CHAPTER 7

I didn't recall locking up my office after Naomi Bigg departed, nor did I remember climbing into my car.

It wasn't the first time in the past few months that the passage of time had escaped my conscious awareness. I feared it wouldn't be the last.

I knew it wouldn't be the last.


See, the previous autumn I'd killed a man.

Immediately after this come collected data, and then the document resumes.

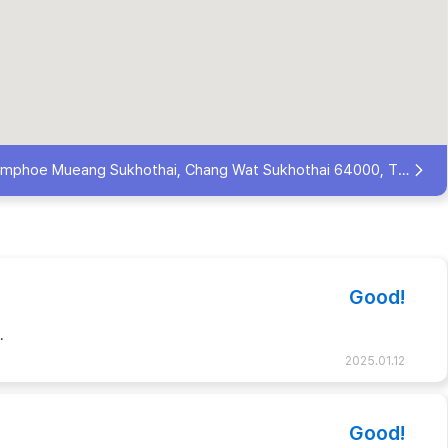
hoe Mueang Sukhothai, Chang Wat Sukhothai 64000, Thailand
Good!
.
2025.01.12
Good!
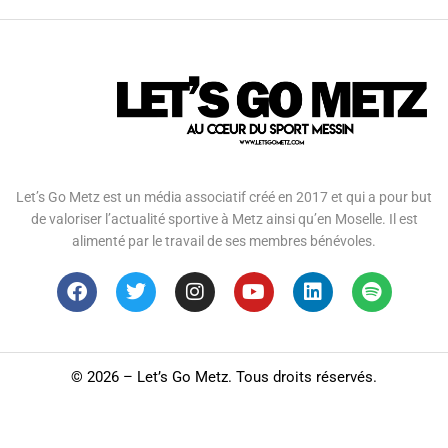
Let’s Go Metz est un média associatif créé en 2017 et qui a pour but
de valoriser l’actualité sportive à Metz ainsi qu’en Moselle. Il est
alimenté par le travail de ses membres bénévoles.
©
2026 – Let’s Go Metz. Tous droits réservés.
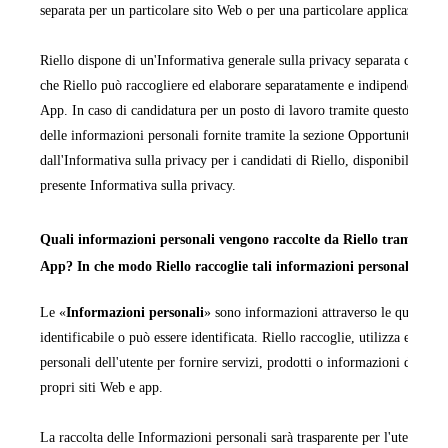
separata per un particolare sito Web o per una particolare applicazione 
Riello dispone di un'Informativa generale sulla privacy separata che cop
che Riello può raccogliere ed elaborare separatamente e indipendentemen
App. In caso di candidatura per un posto di lavoro tramite questo sito We
delle informazioni personali fornite tramite la sezione Opportunità di la
dall'Informativa sulla privacy per i candidati di Riello, disponibile in ta
presente Informativa sulla privacy.
Quali informazioni personali vengono raccolte da Riello tramite i pr
App? In che modo Riello raccoglie tali informazioni personali?
Le «
Informazioni personali
» sono informazioni attraverso le quali una
identificabile o può essere identificata. Riello raccoglie, utilizza ed ela
personali dell'utente per fornire servizi, prodotti o informazioni da quest
propri siti Web e app.
La raccolta delle Informazioni personali sarà trasparente per l'utente e q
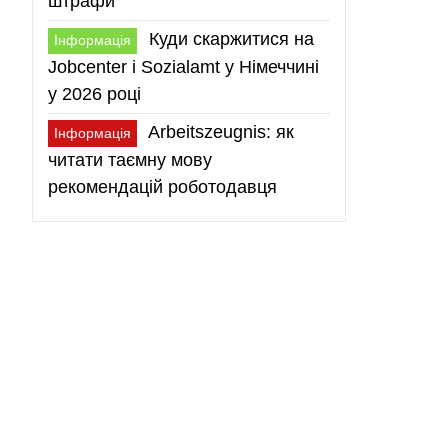
штрафи
Куди скаржитися на
Інформація
Jobcenter і Sozialamt у Німеччині
у 2026 році
Arbeitszeugnis: як
Інформація
читати таємну мову
рекомендацій роботодавця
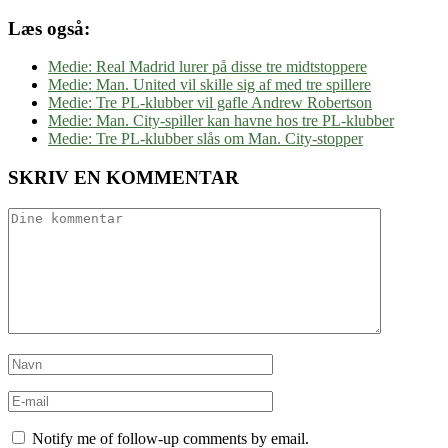
Læs også:
Medie: Real Madrid lurer på disse tre midtstoppere
Medie: Man. United vil skille sig af med tre spillere
Medie: Tre PL-klubber vil gafle Andrew Robertson
Medie: Man. City-spiller kan havne hos tre PL-klubber
Medie: Tre PL-klubber slås om Man. City-stopper
SKRIV EN KOMMENTAR
Notify me of follow-up comments by email.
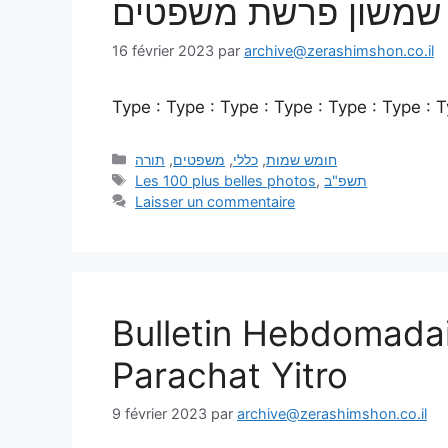
רע שמשון פרשת משפטים
16 février 2023
par
archive@zerashimshon.co.il
Type : Type : Type : Type : Type : Type : T
תורה
,
משפטים
,
כללי
,
חומש שמות
Les 100 plus belles photos
,
תשפ"ב
Laisser un commentaire
Bulletin Hebdomada
Parachat Yitro
9 février 2023
par
archive@zerashimshon.co.il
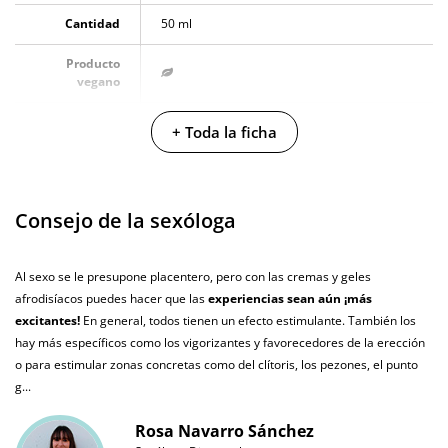
Cantidad
50 ml
Producto
vegano
No testado en
+ Toda la ficha
animales
Envío discreto
Paquete discreto y sin distintivos
Consejo de la sexóloga
Garantías
3 años de garantía
Producto
Al sexo se le presupone placentero, pero con las cremas y geles
original
afrodisíacos puedes hacer que las
experiencias sean aún ¡más
¿Cuándo lo
excitantes!
En general, todos tienen un efecto estimulante. También los
El martes 11 de agosto (fecha estimada)
recibo?
hay más específicos como los vigorizantes y favorecedores de la erección
o para estimular zonas concretas como del clítoris, los pezones, el punto
g...
Rosa Navarro Sánchez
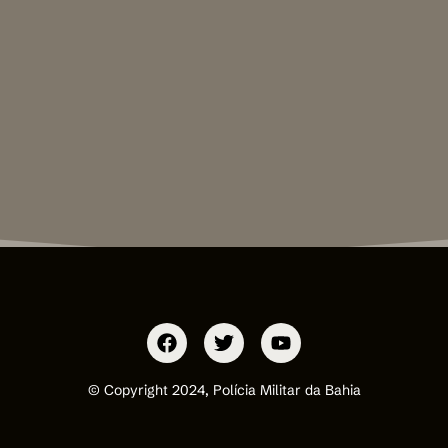
© Copyright 2024, Polícia Militar da Bahia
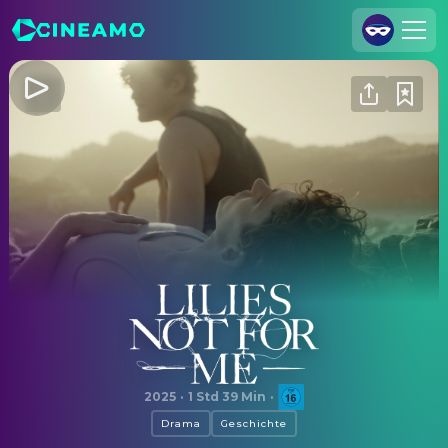
Registrieren
Anmelden
Cineamo für Unternehmen
Kontakt
Impressum
Datenschutzerklärung
Datenschutzeinstellungen
Lilies Not for Me
2025
·
1 Std 39 Min
·
Drama
Geschichte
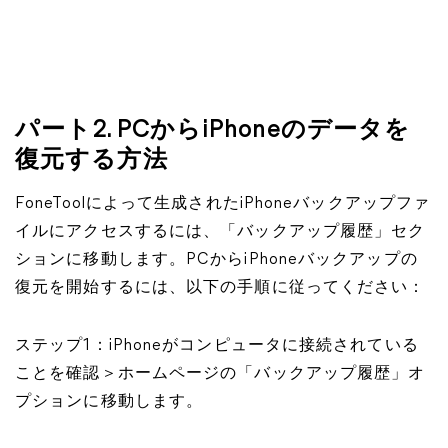
パート2. PCからiPhoneのデータを
復元する方法
FoneToolによって生成されたiPhoneバックアップファ
イルにアクセスするには、「バックアップ履歴」セク
ションに移動します。PCからiPhoneバックアップの
復元を開始するには、以下の手順に従ってください：
ステップ1：iPhoneがコンピュータに接続されている
ことを確認＞ホームページの「バックアップ履歴」オ
プションに移動します。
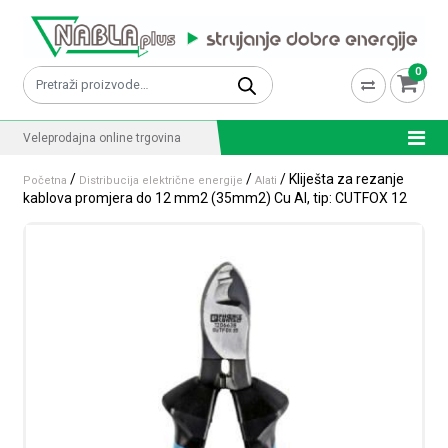
Skip to content
0
Pretraži:
Veleprodajna online trgovina
/
/
/ Kliješta za rezanje
Početna
Distribucija električne energije
Alati
kablova promjera do 12 mm2 (35mm2) Cu Al, tip: CUTFOX 12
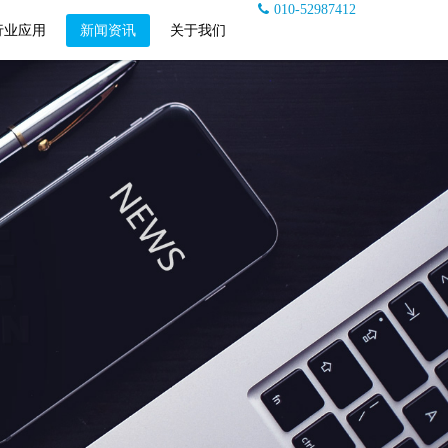
010-52987412
行业应用
新闻资讯
关于我们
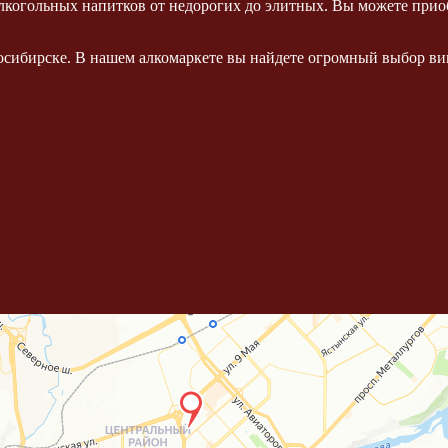
когольных напитков от недорогих до элитных. Вы можете приоб
осибирске. В нашем алкомаркете вы найдете огромный выбор вин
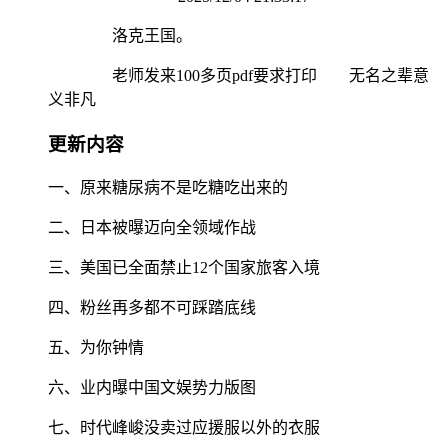
洛克王国。
老师发来100多页pdf要求打印 无名之辈意
义非凡
更新内容
一、原来糖尿病不是吃糖吃出来的
二、日本被曝迈向全领域作战
三、美国已全面禁止12个国家旅客入境
四、粉丝再多都不可踩踏底线
五、为你钟情
六、业内曝中国文娱势力版图
七、时代峰峻没卖过应援服以外的衣服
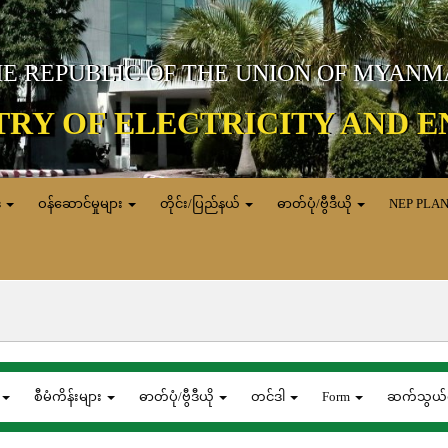
E REPUBLIC OF THE UNION OF MYAN
TRY OF ELECTRICITY AND 
ေ
ဝန်ဆောင်မှုများ
တိုင်း/ပြည်နယ်
ဓာတ်ပုံ/ဗွီဒီယို
NEP PLA
စီမံကိန်းများ
ဓာတ်ပုံ/ဗွီဒီယို
တင်ဒါ
Form
ဆက်သွယ်ရ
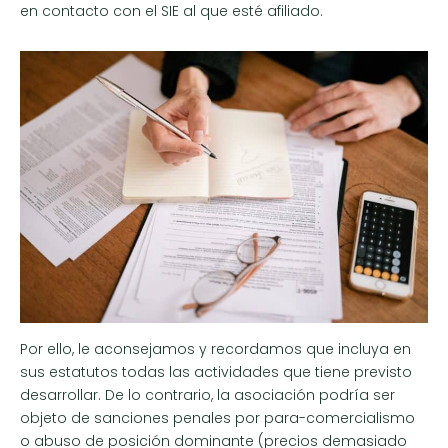
en contacto con el SIE al que esté afiliado.
Por ello, le aconsejamos y recordamos que incluya en
sus estatutos todas las actividades que tiene previsto
desarrollar. De lo contrario, la asociación podría ser
objeto de sanciones penales por para-comercialismo
o abuso de posición dominante (precios demasiado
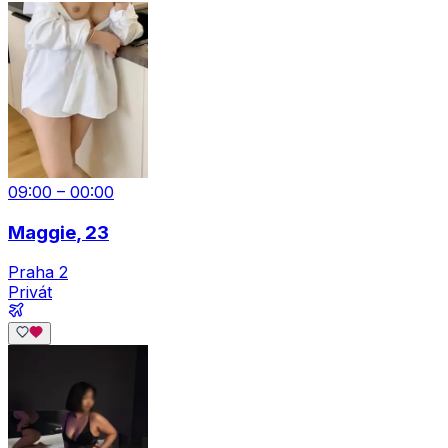
09:00 – 00:00
Maggie
, 23
Praha 2
Privát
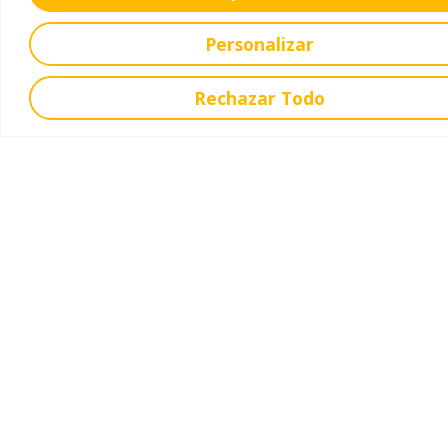
Venta de Libros
Personalizar
Oferta Educativa
Rechazar Todo
Educación Infantil
Educación Primaria
Educación Secundaria
Educación Bachillerato
Ofrecemos
Servicios
Extraescolares
Contacto
C. del Alhelí, 1, 28912 Leganés, Madrid
Dirección - lcsanpablo@lcsanpablo.es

I'd used a handgun, a silenced.22, and I'd shot him in the head from a distance of about thirty inches. The little slug had entered the man's cranium through his cheek, just below his left eye. The little round of lead had never exited his head.

My own eyes had been closed when I pulled the trigger.

I don't regret pulling the trigger. The man was intent on killing me, my wife, and my then-unborn baby. I don't regret killing him. That's not to say I didn't relive the moment constantly. But every time I replayed it, I once again closed my finger over the metal wand of the trigger, and every time I squeezed gently.

It never changed with the replaying. Every time, I killed him.

It was the right thing to do.

But righteousness failed to quiet the replays. The chaos of the moment still cascaded into my waking thoughts and continued to infiltrate my dreams.

Pieces only. Fragments.

Not the sound of the.22, though. With the suppressor on the barrel, the surprisingly heavy Ruger made just a heartbeat of a sound. Instead, what I still heard during my private nights was the roar of the man's gun as he tried to shoot me. That night the roar had exploded only four times.

But in my relentless dreams the events of the killing continued to explode all night long.

And his grip. The night that I killed the man, I'd felt his hand close around my ankle as though I were his safety line and he was falling off a cliff. When the dreams came, I found myself shaking my leg in my sleep to free myself from his grasp. I'd wake up and he'd be gone. But the next night, or the one after that, his fingers were back on my leg, locked on my skin like leeches.

And Emily, our big dog-I knew she was barking even though I couldn't hear her. She'd barked furiously at the man I killed that night, her jaws clapping open and closed, her eyes orange and fierce in the dim, dusky light. Now she visited in my dreams, too, sounding her clarion all over again. Warning, imploring. Fierce, silent.

The morning after the dreams, I would wake knowing in my heart that I'd done the right thing and knowing in my soul that I'd never be the same man again.


As I drove home after my first appointment with Naomi Bigg, I told myself that the intensity I was feeling after hearing her fears was due to the incessant echoes of that night the previous autumn.

The night that I shot a man with a silenced.22.